Standardizing Grading

The need for unified industry grading standards arose with the age of a new generation of coin collectors. This group was becoming accustomed to relying on pricing information that was available through magazine advertisements, auction results, and in specialized publications like the Wayte Raymond catalogs, Brown and Dunn, and Whitman’s Red and Blue Books. In 1948 large cent specialist William S. Sheldon attempted to standardize grades using a 70-point scale that equated wear and commercial value. Unfortunately, it was a system that worked only as long as each factor remained constant.

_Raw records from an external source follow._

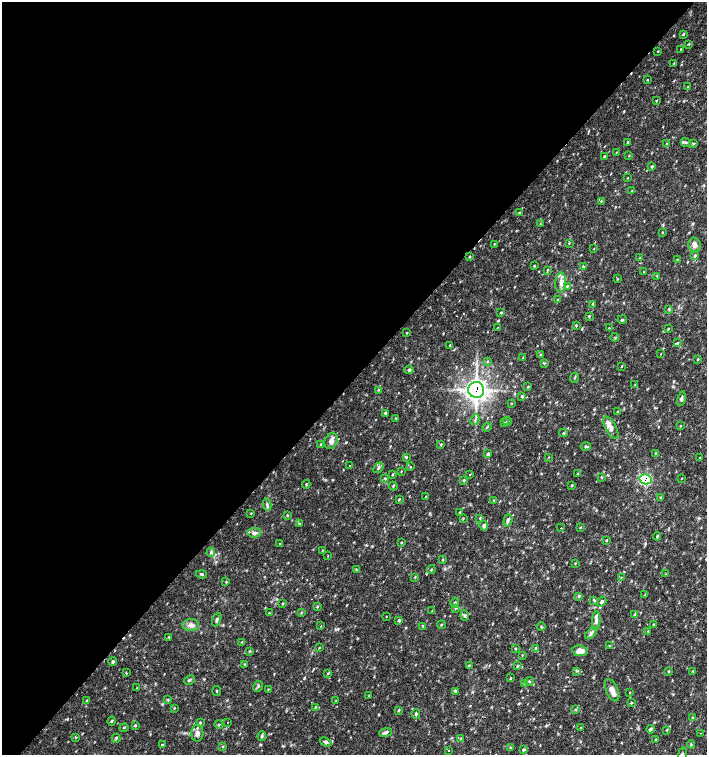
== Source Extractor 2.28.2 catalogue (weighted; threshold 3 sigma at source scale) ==
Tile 5 of 4 x 4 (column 1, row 2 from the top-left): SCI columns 226-1634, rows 3013-4517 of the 6023 x 6029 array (HDU 1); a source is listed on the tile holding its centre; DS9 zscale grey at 2 x 2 block average (1 PNG px = mean of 2 x 2 image px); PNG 709 x 757 px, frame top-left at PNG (2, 2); each listed source drawn as its Kron ellipse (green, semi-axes under 4 px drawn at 4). Shown black and unused: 50% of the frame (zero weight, under 2 of 3 exposures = <1% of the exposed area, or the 3 px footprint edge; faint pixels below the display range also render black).
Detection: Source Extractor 2.28.2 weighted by HDU 2 'WHT'; one run over the whole footprint, this tile lists its part. Background 0.0332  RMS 0.0037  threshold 0.0166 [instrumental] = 3 sigma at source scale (4.5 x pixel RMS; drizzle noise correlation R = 1.50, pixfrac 1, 0.0396/0.0396 arcsec/px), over >= 5 px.
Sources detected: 231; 1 cosmic-ray / hot-pixel residue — neither listed nor drawn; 6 inside a brighter listed object's ellipse — not listed separately; the other 224 listed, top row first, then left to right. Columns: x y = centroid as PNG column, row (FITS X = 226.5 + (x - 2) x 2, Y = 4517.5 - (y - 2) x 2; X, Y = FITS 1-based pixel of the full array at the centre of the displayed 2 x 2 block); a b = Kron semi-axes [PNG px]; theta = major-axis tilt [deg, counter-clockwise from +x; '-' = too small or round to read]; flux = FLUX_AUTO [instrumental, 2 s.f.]
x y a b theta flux
683 34 4 3 - 0.8
689 44 3 2 - 0.71
681 49 3 2 - 0.36
658 51 3 2 - 0.45
674 63 4 2 - 0.53
647 80 2 2 - 4.2
688 87 3 2 - 0.64
656 100 3 2 - 0.63
685 142 5 3 - 1.2
627 143 2 2 - 0.96
667 143 3 2 - 0.49
693 144 4 2 - 0.81
616 152 3 2 - 0.41
604 156 3 2 - 0.59
629 156 3 2 - 0.47
652 166 3 3 - 1.2
628 178 2 2 - 0.5
632 191 3 2 - 0.48
601 201 3 2 - 0.5
519 212 4 2 - 0.65
541 224 4 2 - 0.49
662 232 3 2 - 0.51
569 243 3 2 - 0.62
494 244 4 2 - 0.49
695 245 7 6 - 3.9
594 249 2 2 - 0.38
470 256 3 3 - 0.71
695 256 3 3 - 1.3
640 258 3 2 - 0.43
677 260 3 2 - 0.56
534 266 4 2 - 0.72
583 266 4 2 - 0.77
547 270 3 3 - 0.68
644 272 2 2 - 0.58
657 276 3 2 - 0.58
617 279 3 2 - 0.51
561 282 10 5 84 4.8
567 286 3 3 - 0.87
558 300 3 2 - 0.61
593 304 4 2 - 0.87
669 309 4 2 - 0.77
501 312 3 2 - 0.69
589 316 3 3 - 0.77
622 320 4 3 - 1.1
576 326 3 2 - 0.56
497 328 3 2 - 0.37
609 328 3 2 - 0.47
668 329 4 2 - 0.57
407 333 3 2 - 0.51
615 337 4 2 - 0.79
677 343 3 3 - 0.68
450 345 2 2 - 0.49
661 354 3 2 - 0.32
540 355 3 3 - 0.64
523 358 3 2 - 0.72
698 359 3 2 - 0.62
487 361 3 3 - 0.64
544 363 3 2 - 0.77
622 366 3 2 - 0.68
409 370 5 4 - 1.6
575 378 5 2 - 0.68
635 385 3 3 - 0.63
528 387 3 2 - 0.8
378 390 3 2 - 0.63
476 390 8 8 - 410
522 396 4 3 - 1
681 399 7 4 79 2.3
512 404 3 2 - 0.45
617 412 3 2 - 0.53
385 413 3 2 - 1.3
396 418 3 2 - 0.64
475 419 5 2 - 1.3
507 421 4 3 - 0.97
504 423 3 3 - 0.72
681 426 2 2 - 0.47
487 427 4 2 - 0.77
611 428 12 5 -62 4.5
563 433 4 3 - 0.88
331 441 8 6 64 4.6
321 444 4 2 - 0.6
441 444 3 3 - 0.96
586 446 5 3 - 1.2
655 453 3 2 - 0.46
488 454 3 2 - 2
406 457 4 3 - 0.92
548 457 3 2 - 0.41
700 457 3 2 - 0.45
349 466 2 2 - 0.32
410 467 3 2 - 0.52
378 468 6 3 49 1.7
401 471 3 2 - 0.44
392 474 3 2 - 0.57
470 474 2 2 - 2
578 474 3 2 - 0.73
601 477 3 2 - 0.68
682 478 3 2 - 0.39
385 479 3 2 - 0.61
645 479 6 5 - 56
464 480 3 2 - 0.83
306 484 4 2 - 0.56
572 485 4 2 - 0.67
393 486 4 2 - 0.79
426 497 3 2 - 0.63
661 498 4 2 - 0.62
399 499 4 2 - 0.73
493 501 3 2 - 0.51
267 505 6 3 -80 1.7
460 512 3 2 - 0.58
251 513 2 2 - 0.48
287 515 4 2 - 0.65
480 518 3 3 - 0.69
463 519 3 2 - 0.54
508 520 6 4 72 2
299 524 3 3 - 0.75
484 526 5 4 - 2.6
561 528 2 2 - 1
580 528 3 2 - 0.59
254 533 7 4 5 2.7
657 536 4 2 - 0.94
606 541 3 2 - 0.58
401 542 3 2 - 0.61
280 544 2 2 - 0.95
322 550 3 2 - 0.41
211 552 4 4 - 1.4
328 556 3 2 - 0.39
443 559 4 2 - 0.68
575 563 3 3 - 0.63
356 570 4 2 - 0.48
431 570 4 2 - 0.68
202 574 5 3 - 1.1
666 574 3 2 - 0.47
415 577 3 2 - 0.59
621 577 3 2 - 0.42
226 582 3 2 - 0.54
645 595 3 2 - 0.54
578 596 4 3 - 0.92
594 600 4 3 - 0.93
602 602 5 4 - 2.8
455 603 5 3 - 1.2
282 604 3 3 - 0.76
317 607 3 3 - 0.92
455 608 3 2 - 0.58
432 611 3 2 - 0.41
269 613 3 2 - 0.6
301 613 4 2 - 0.61
635 614 3 3 - 0.94
465 615 5 4 - 1.6
386 616 2 2 - 0.43
217 620 7 3 69 1.9
399 620 4 3 - 1.2
596 620 9 4 84 2.8
653 624 3 2 - 0.54
191 625 8 6 -1 4.4
441 625 4 3 - 0.68
321 626 3 2 - 0.4
423 626 4 3 - 0.91
541 626 4 2 - 0.74
648 631 4 2 - 0.77
591 633 7 3 46 2
169 637 4 2 - 0.75
241 642 2 2 - 0.48
609 646 3 2 - 0.68
319 647 2 2 - 0.51
536 648 4 2 - 0.81
515 649 3 2 - 0.53
249 651 3 2 - 0.67
580 651 7 5 -8 6.6
522 655 3 2 - 0.56
113 662 4 3 - 1.4
244 664 3 2 - 0.62
469 665 3 3 - 0.76
518 665 3 3 - 0.82
577 671 3 2 - 0.72
692 671 3 2 - 0.62
669 672 3 2 - 0.64
126 673 4 2 - 0.66
328 674 3 2 - 0.48
510 678 3 2 - 0.71
189 680 6 3 27 1.3
529 681 4 2 - 0.74
525 684 3 3 - 0.68
258 686 5 3 - 1.3
137 688 3 2 - 0.52
268 689 4 2 - 0.47
612 690 12 6 -65 5.2
217 691 5 2 - 0.67
456 691 4 3 - 1.2
630 692 3 2 - 0.38
369 696 3 2 - 0.54
168 700 3 3 - 0.77
336 700 3 2 - 0.48
87 701 4 3 - 1.3
631 703 3 3 - 0.74
315 707 3 2 - 0.62
174 708 3 2 - 0.62
576 709 4 3 - 0.95
398 710 4 2 - 0.83
416 714 5 2 - 1.1
692 718 3 2 - 0.62
112 721 4 3 - 0.95
200 723 3 3 - 0.9
227 723 2 2 - 0.25
135 725 4 3 - 0.91
219 725 4 2 - 0.59
124 728 4 3 - 0.82
581 728 3 2 - 0.62
651 729 4 3 - 1.6
666 730 3 2 - 0.64
386 732 6 4 17 2.2
197 733 8 6 -89 4
700 733 2 2 - 0.28
262 736 5 3 - 1.5
76 737 4 2 - 0.8
116 738 4 2 - 0.81
461 738 3 2 - 0.6
656 739 4 2 - 0.8
326 742 6 4 -22 2
691 744 4 2 - 0.67
162 745 3 2 - 0.94
223 746 3 2 - 0.56
510 748 3 2 - 0.59
523 750 3 3 - 1.1
448 751 2 2 - 0.75
682 754 7 4 79 2
Overlapping masked pixels (flux is a lower limit): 2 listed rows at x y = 476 390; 645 479
Isophote crosses this tile's border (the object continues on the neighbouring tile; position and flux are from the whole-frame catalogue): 1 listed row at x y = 682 754
Diffuse or blended objects may show on this block-average render without a row.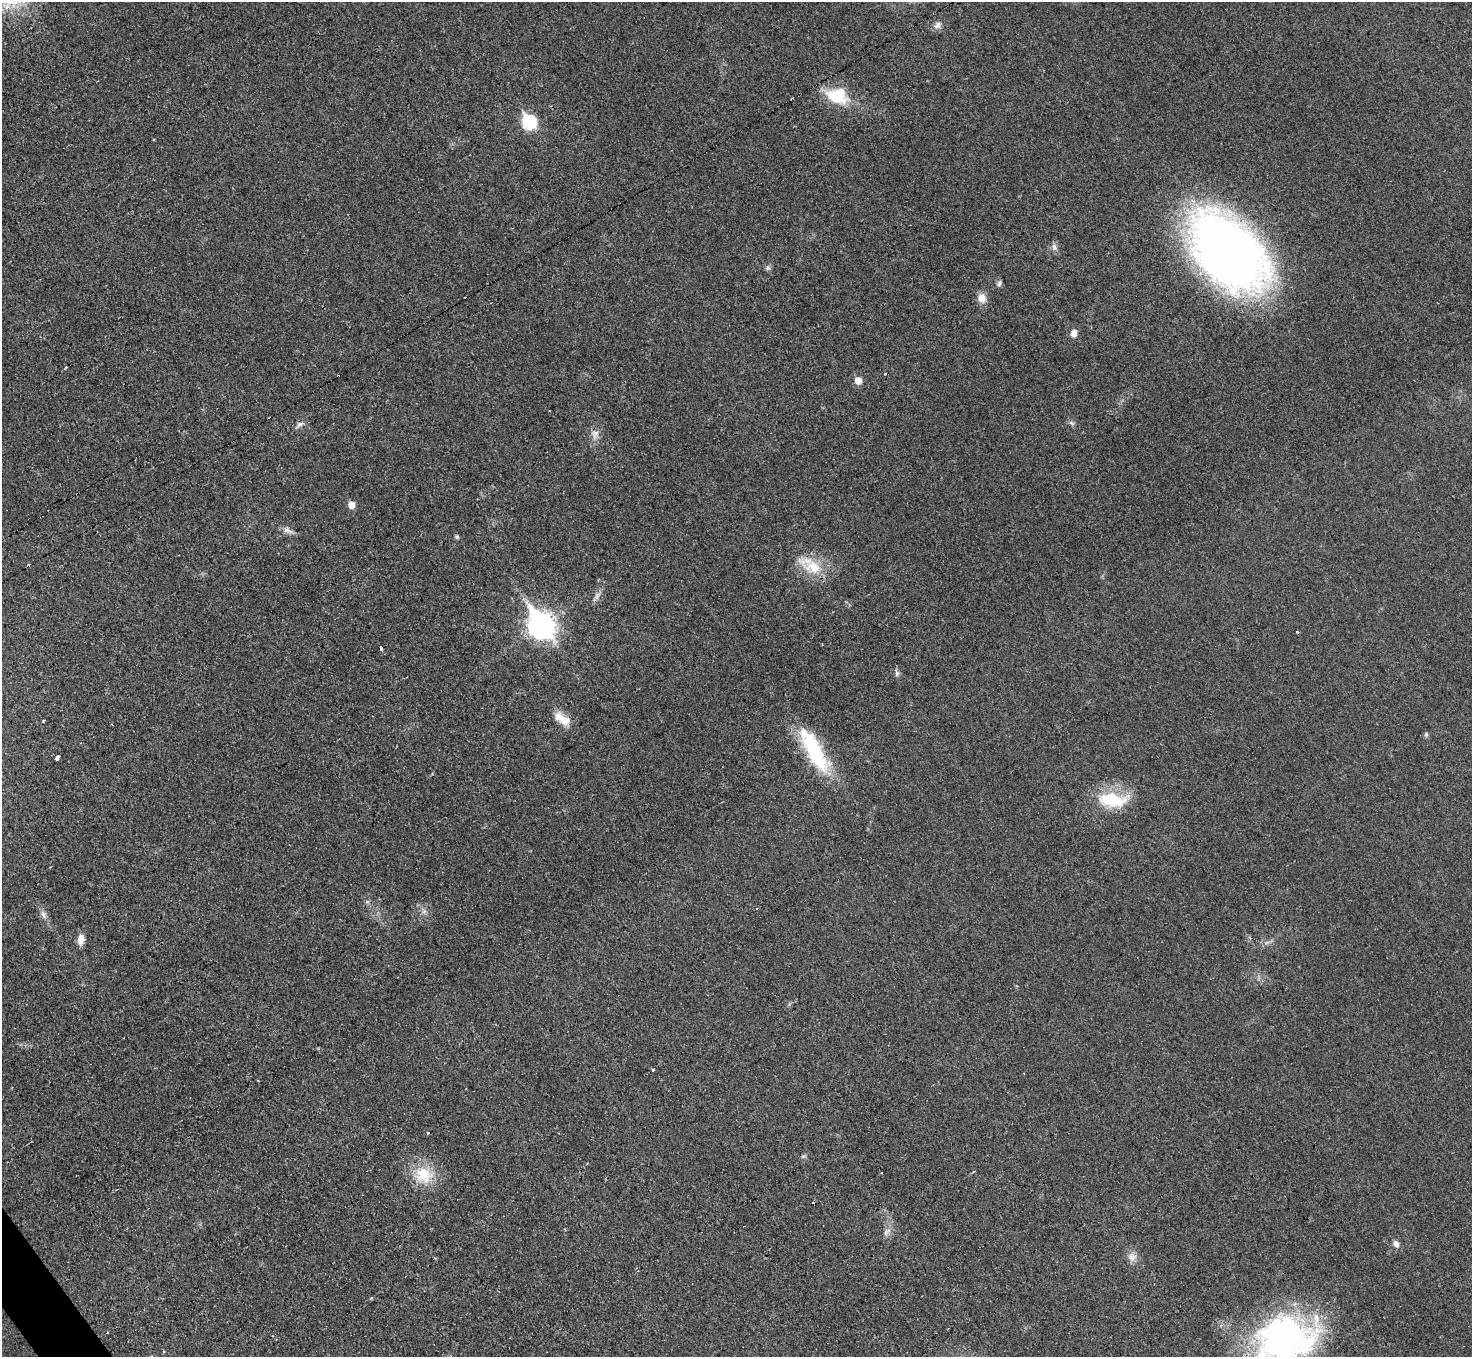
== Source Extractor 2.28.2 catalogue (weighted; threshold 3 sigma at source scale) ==
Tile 7 of 4 x 4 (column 3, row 2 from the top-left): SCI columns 2939-4408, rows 2868-4222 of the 5878 x 5872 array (HDU 1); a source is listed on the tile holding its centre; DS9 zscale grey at full resolution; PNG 1474 x 1359 px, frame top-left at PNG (2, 2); no overlay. Shown black and unused: <1% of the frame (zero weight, under 3 of 4 exposures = <1% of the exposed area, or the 3 px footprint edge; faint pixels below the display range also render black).
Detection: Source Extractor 2.28.2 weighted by HDU 2 'WHT'; one run over the whole footprint, this tile lists its part. Background 0.0333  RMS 0.0044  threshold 0.0198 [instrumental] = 3 sigma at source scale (4.5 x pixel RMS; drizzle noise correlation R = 1.50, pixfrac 1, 0.05/0.05 arcsec/px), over >= 5 px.
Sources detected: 56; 1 inside a brighter object's white glare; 12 cosmic-ray / hot-pixel residue — not listed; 2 inside a brighter listed object's ellipse — not listed separately; the other 41 listed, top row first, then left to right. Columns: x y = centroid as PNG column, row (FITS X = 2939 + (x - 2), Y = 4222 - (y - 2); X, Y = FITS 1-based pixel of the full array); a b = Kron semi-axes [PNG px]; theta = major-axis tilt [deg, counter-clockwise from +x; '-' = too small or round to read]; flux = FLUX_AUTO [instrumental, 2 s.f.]
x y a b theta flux
938 25 12 8 45 2.1
836 97 32 15 -23 16
529 122 9 7 -53 38
154 139 3 2 - 0.53
1054 247 11 7 -59 1.7
1228 251 80 48 -50 370
768 268 7 6 - 0.98
999 283 8 6 62 1.2
982 298 12 11 - 3.9
1074 333 9 7 73 2.7
885 374 3 3 - 0.37
858 381 7 7 - 4.6
1072 423 10 4 -27 1.1
300 424 13 6 34 1.7
595 433 12 9 -17 2.7
351 505 6 6 - 4.2
288 530 15 7 -23 2.3
457 537 5 5 - 0.75
810 565 38 17 -32 14
597 596 13 5 73 2
541 625 14 10 -53 270
381 648 3 3 - 3.7
897 673 9 5 -80 1.3
564 720 17 13 -31 6.2
44 721 3 3 - 1.2
1426 735 6 5 - 0.78
814 750 63 19 -61 34
57 758 4 3 - 12
1112 800 41 19 -4 21
424 911 7 6 - 1.3
44 915 10 7 -69 2
81 940 12 7 82 3.6
653 1070 3 3 - 1.3
428 1133 3 3 - 2.2
803 1156 6 4 19 0.7
587 1163 3 2 - 0.5
423 1174 27 21 10 15
886 1232 14 5 47 2.1
1396 1244 9 7 -51 2.1
1132 1257 12 11 - 3.3
1283 1338 68 62 51 140
Isophote crosses this tile's border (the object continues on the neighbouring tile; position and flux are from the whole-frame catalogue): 1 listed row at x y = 1283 1338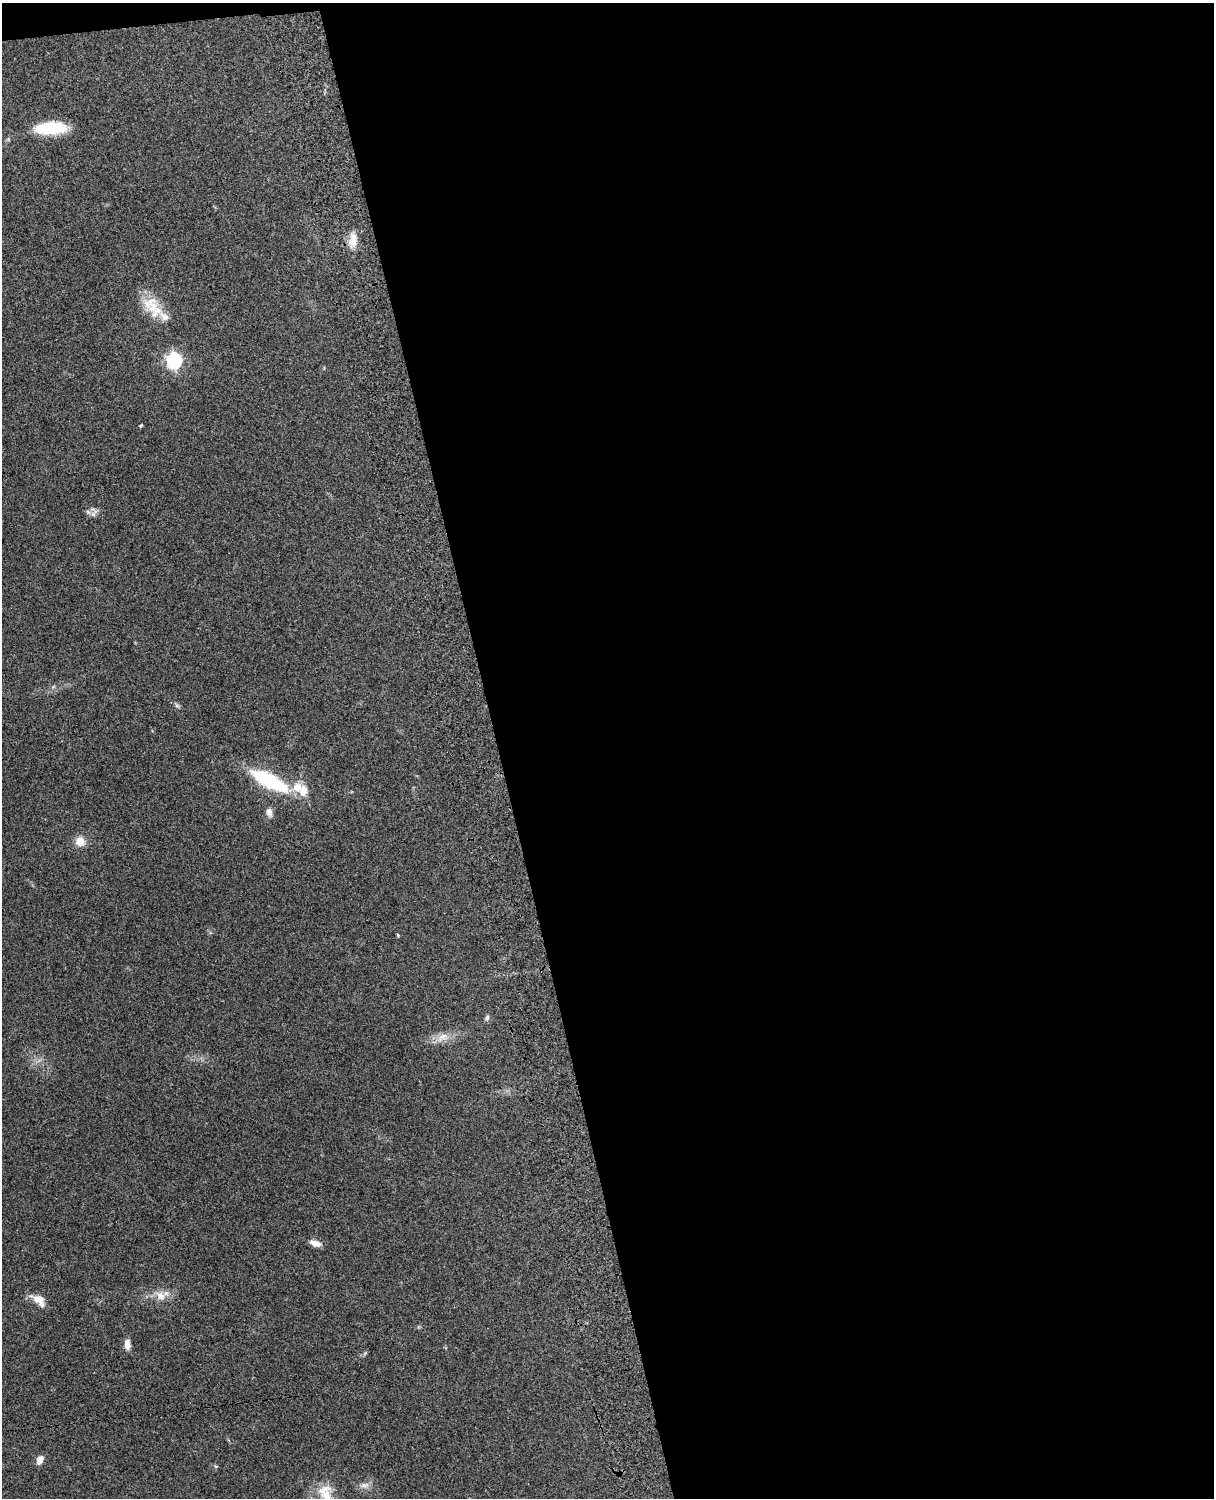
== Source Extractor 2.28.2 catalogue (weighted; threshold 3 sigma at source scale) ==
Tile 4 of 4 x 3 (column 4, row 1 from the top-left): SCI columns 3757-4968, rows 3156-4651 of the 5089 x 4928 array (HDU 1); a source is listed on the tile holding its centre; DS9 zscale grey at full resolution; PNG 1216 x 1500 px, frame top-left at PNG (2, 3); no overlay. Shown black and unused: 60% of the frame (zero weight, under 3 of 4 exposures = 6% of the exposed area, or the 3 px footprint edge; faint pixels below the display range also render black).
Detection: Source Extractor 2.28.2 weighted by HDU 2 'WHT'; one run over the whole footprint, this tile lists its part. Background 0.258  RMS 0.0089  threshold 0.0398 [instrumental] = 3 sigma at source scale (4.5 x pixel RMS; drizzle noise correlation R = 1.50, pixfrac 1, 0.05/0.05 arcsec/px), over >= 5 px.
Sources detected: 26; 4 inside a brighter listed object's ellipse — not listed separately; the other 22 listed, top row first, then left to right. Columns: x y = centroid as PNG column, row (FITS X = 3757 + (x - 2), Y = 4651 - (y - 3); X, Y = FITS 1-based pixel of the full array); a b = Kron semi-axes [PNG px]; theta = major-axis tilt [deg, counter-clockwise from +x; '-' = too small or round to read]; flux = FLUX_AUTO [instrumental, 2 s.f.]
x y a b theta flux
51 128 35 13 3 39
353 240 21 10 85 10
152 307 34 19 -52 25
174 360 7 6 - 220
141 426 4 3 - 0.99
94 513 14 6 49 3.6
177 705 7 6 - 1.8
270 781 50 15 -27 64
269 812 13 8 -80 4.5
80 841 11 10 - 10
398 935 5 4 - 0.79
487 1018 9 5 74 2.1
442 1037 20 9 29 9.8
315 1243 13 7 -20 6.8
160 1295 15 11 -41 9.4
38 1300 20 10 -37 10
127 1344 12 7 -85 6.1
365 1353 6 5 - 1.4
40 1459 10 7 62 5.8
216 1466 6 4 -29 1.1
364 1485 12 8 9 4.8
327 1497 35 18 82 24
Isophote crosses this tile's border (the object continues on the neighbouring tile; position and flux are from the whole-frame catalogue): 1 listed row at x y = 327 1497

In 1978 a group of like-minded dealers and collectors collaborated to produce the Official Grading System for United States Coins, which detailed descriptions of the amount of physical wear and other qualities for all types of United States coins. Since then, even more finite descriptions have been established and used by specialists and individual professional grading services to provide collectors with clear descriptions of what to expect in their evaluations of grades.

Conclusion

Will these systems continue improving, changing, or becoming even more finite? Probably so. With the aid of mechanical and/or artificial intelligence applications, this seems inevitable and likely to improve communications between collectors, investors, casual hobbyists, and the numismatic industry. We live in exciting times and will all benefit from the continuing improvement of grading.